Version-Release number of selected component (if applicable):
pacemaker-1.1.15-10.el7.x86_64


How reproducible:
always, easily


Steps to Reproduce:
stonith_admin --confirm nonexistent_node


Actual results:
Exit code 0, no error messages.


Expected results:
Non-zero exit code, error message saying it is not possible to confirm fencing of a nonexistent node.


Additional info:
corosync.log:
Oct 18 16:18:38 [12585] rh72-node1 stonith-ng:   notice: handle_request:        Received manual confirmation that nonexistent is fenced
Oct 18 16:18:38 [12585] rh72-node1 stonith-ng:   notice: initiate_remote_stonith_op:    Initiating manual confirmation for nonexistent: 6eb84017-6c8c-4041-a323-a4e0ae75e38a
Oct 18 16:18:38 [12585] rh72-node1 stonith-ng:   notice: stonith_manual_ack:    Injecting manual confirmation that nonexistent is safely off/down
Oct 18 16:18:38 [12585] rh72-node1 stonith-ng:   notice: remote_op_done:        Operation off of nonexistent by a human for stonith_admin.13024: OK
Oct 18 16:18:38 [12589] rh72-node1       crmd:   notice: tengine_stonith_notify:        Peer nonexistent was terminated (off) by a human for rh72-node1: OK (ref=6eb84017-6c8c-4041-a323-a4e0ae75e38a) by client stonith_admin.13024

Comment 1 Ken Gaillot 2016-10-18 14:57:17 UTC
This is not a bug.

First, stonithd allows the user to use node names that aren't currently known at the cluster level, whether with --confirm or something like pcmk_host_list, because the node may be added to the cluster at any time, or it may have joined a partition that stonith_admin currently can't see (but a fence device can shoot).

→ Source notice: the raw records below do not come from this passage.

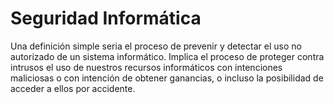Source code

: # Seguridad Informática

Una definición simple seria el proceso de prevenir y detectar el uso no autorizado de un sistema informático. Implica el proceso de proteger contra intrusos el uso de nuestros recursos informáticos con intenciones maliciosas o con intención de obtener ganancias, o incluso la posibilidad de acceder a ellos por accidente.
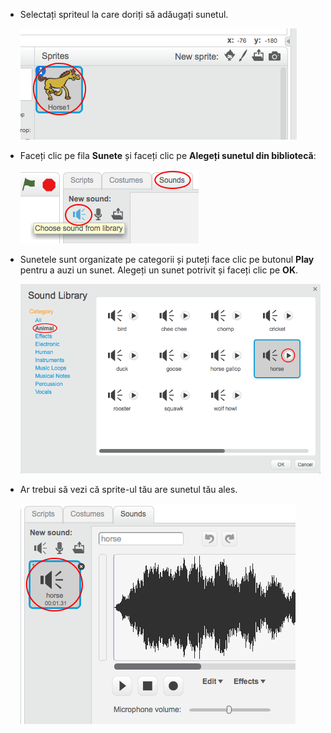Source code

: + Selectați spriteul la care doriți să adăugați sunetul.
    
    ![captură de ecran](images/sprite-select.png)

+ Faceți clic pe fila **Sunete** și faceți clic pe **Alegeți sunetul din bibliotecă**:
    
    ![captură de ecran](images/import-sound.png)

+ Sunetele sunt organizate pe categorii și puteți face clic pe butonul **Play** pentru a auzi un sunet. Alegeți un sunet potrivit și faceți clic pe **OK**.
    
    ![captură de ecran](images/choose-sound.png)

+ Ar trebui să vezi că sprite-ul tău are sunetul tău ales.
    
    ![captură de ecran](images/sound-imported.png)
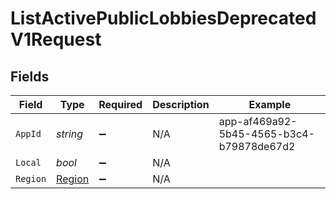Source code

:# ListActivePublicLobbiesDeprecatedV1Request


## Fields

| Field                                    | Type                                     | Required                                 | Description                              | Example                                  |
| ---------------------------------------- | ---------------------------------------- | ---------------------------------------- | ---------------------------------------- | ---------------------------------------- |
| `AppId`                                  | *string*                                 | :heavy_minus_sign:                       | N/A                                      | app-af469a92-5b45-4565-b3c4-b79878de67d2 |
| `Local`                                  | *bool*                                   | :heavy_minus_sign:                       | N/A                                      |                                          |
| `Region`                                 | [Region](../../models/shared/Region.md)  | :heavy_minus_sign:                       | N/A                                      |                                          |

Second (and not widely known), stonithd is designed to be usable for fencing anything, not just cluster nodes. A user can register arbitrary node names and arbitrary fence devices that can fence those nodes, and request that stonithd perform fencing. As long as some device is capable of fencing the node, stonithd doesn't care what the node name is or whether it is part of the cluster. The stonithd regression tests even use this behavior to set up imaginary fence scenarios.

Comment 2 Tomas Jelinek 2016-10-18 15:06:29 UTC
Thanks for quick answer and thorough explanation.

Considering the "pcs stonith confirm" command is pretty much just a wrapper for "stonith_admin --confirm", do you think it should or should not check if a node exists in a cluster? Based on your explanation pcs should not check it. If pacemaker cannot see a node, then pcs getting the list of nodes from pacemaker cannot see it either. The check would make it impossible to confirm the invisible node fenced.

However it might be a good idea to explain the behavior of the command in more details in pcs documentation.

Comment 3 Ken Gaillot 2016-10-18 15:40:03 UTC
Agreed. At most, pcs could indicate in its success/fail message whether the fenced node was a known cluster node or not.